■ EXTRACTED MATERIAL ■
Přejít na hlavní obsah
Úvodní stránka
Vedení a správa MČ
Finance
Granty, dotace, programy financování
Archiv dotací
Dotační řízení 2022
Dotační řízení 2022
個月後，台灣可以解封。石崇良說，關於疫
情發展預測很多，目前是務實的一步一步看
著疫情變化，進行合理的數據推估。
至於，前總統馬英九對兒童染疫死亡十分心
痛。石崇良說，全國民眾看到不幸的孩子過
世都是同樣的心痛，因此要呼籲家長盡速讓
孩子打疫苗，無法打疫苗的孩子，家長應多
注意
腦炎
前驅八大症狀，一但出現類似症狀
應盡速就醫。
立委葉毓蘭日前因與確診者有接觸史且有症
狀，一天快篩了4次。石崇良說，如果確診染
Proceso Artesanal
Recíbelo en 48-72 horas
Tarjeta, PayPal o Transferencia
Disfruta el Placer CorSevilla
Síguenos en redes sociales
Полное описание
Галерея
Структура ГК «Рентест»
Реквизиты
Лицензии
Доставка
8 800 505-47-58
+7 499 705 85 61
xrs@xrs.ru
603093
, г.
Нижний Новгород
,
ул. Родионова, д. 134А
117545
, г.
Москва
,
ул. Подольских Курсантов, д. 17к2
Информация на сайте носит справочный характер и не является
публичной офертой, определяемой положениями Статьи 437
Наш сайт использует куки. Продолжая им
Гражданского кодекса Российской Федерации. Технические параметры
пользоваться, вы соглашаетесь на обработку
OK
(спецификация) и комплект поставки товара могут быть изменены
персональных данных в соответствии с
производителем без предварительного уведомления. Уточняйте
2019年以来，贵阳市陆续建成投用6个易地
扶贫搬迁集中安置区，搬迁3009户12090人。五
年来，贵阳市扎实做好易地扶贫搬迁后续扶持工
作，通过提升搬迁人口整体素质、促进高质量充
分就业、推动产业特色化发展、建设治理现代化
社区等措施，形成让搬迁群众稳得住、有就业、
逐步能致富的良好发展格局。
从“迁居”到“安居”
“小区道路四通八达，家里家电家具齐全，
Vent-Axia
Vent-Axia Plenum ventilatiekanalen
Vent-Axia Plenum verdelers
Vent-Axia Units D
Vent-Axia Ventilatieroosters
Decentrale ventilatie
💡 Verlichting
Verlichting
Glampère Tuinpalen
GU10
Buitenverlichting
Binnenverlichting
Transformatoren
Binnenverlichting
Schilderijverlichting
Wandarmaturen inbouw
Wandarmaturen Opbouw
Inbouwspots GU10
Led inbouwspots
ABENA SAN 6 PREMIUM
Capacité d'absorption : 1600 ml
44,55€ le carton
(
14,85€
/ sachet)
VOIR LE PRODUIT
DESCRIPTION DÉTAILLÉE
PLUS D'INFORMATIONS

■ WORK ITEM ■
Retype all the material exactly, missing nothing.

■ OUTPUT FOR THIS EXERCISE ■
Přejít na hlavní obsah
Úvodní stránka
Vedení a správa MČ
Finance
Granty, dotace, programy financování
Archiv dotací
Dotační řízení 2022
Dotační řízení 2022
個月後，台灣可以解封。石崇良說，關於疫
情發展預測很多，目前是務實的一步一步看
著疫情變化，進行合理的數據推估。
至於，前總統馬英九對兒童染疫死亡十分心
痛。石崇良說，全國民眾看到不幸的孩子過
世都是同樣的心痛，因此要呼籲家長盡速讓
孩子打疫苗，無法打疫苗的孩子，家長應多
注意
腦炎
前驅八大症狀，一但出現類似症狀
應盡速就醫。
立委葉毓蘭日前因與確診者有接觸史且有症
狀，一天快篩了4次。石崇良說，如果確診染
Proceso Artesanal
Recíbelo en 48-72 horas
Tarjeta, PayPal o Transferencia
Disfruta el Placer CorSevilla
Síguenos en redes sociales
Полное описание
Галерея
Структура ГК «Рентест»
Реквизиты
Лицензии
Доставка
8 800 505-47-58
+7 499 705 85 61
xrs@xrs.ru
603093
, г.
Нижний Новгород
,
ул. Родионова, д. 134А
117545
, г.
Москва
,
ул. Подольских Курсантов, д. 17к2
Информация на сайте носит справочный характер и не является
публичной офертой, определяемой положениями Статьи 437
Наш сайт использует куки. Продолжая им
Гражданского кодекса Российской Федерации. Технические параметры
пользоваться, вы соглашаетесь на обработку
OK
(спецификация) и комплект поставки товара могут быть изменены
персональных данных в соответствии с
производителем без предварительного уведомления. Уточняйте
2019年以来，贵阳市陆续建成投用6个易地
扶贫搬迁集中安置区，搬迁3009户12090人。五
年来，贵阳市扎实做好易地扶贫搬迁后续扶持工
作，通过提升搬迁人口整体素质、促进高质量充
分就业、推动产业特色化发展、建设治理现代化
社区等措施，形成让搬迁群众稳得住、有就业、
逐步能致富的良好发展格局。
从“迁居”到“安居”
“小区道路四通八达，家里家电家具齐全，
Vent-Axia
Vent-Axia Plenum ventilatiekanalen
Vent-Axia Plenum verdelers
Vent-Axia Units D
Vent-Axia Ventilatieroosters
Decentrale ventilatie
💡 Verlichting
Verlichting
Glampère Tuinpalen
GU10
Buitenverlichting
Binnenverlichting
Transformatoren
Binnenverlichting
Schilderijverlichting
Wandarmaturen inbouw
Wandarmaturen Opbouw
Inbouwspots GU10
Led inbouwspots
ABENA SAN 6 PREMIUM
Capacité d'absorption : 1600 ml
44,55€ le carton
(
14,85€
/ sachet)
VOIR LE PRODUIT
DESCRIPTION DÉTAILLÉE
PLUS D'INFORMATIONS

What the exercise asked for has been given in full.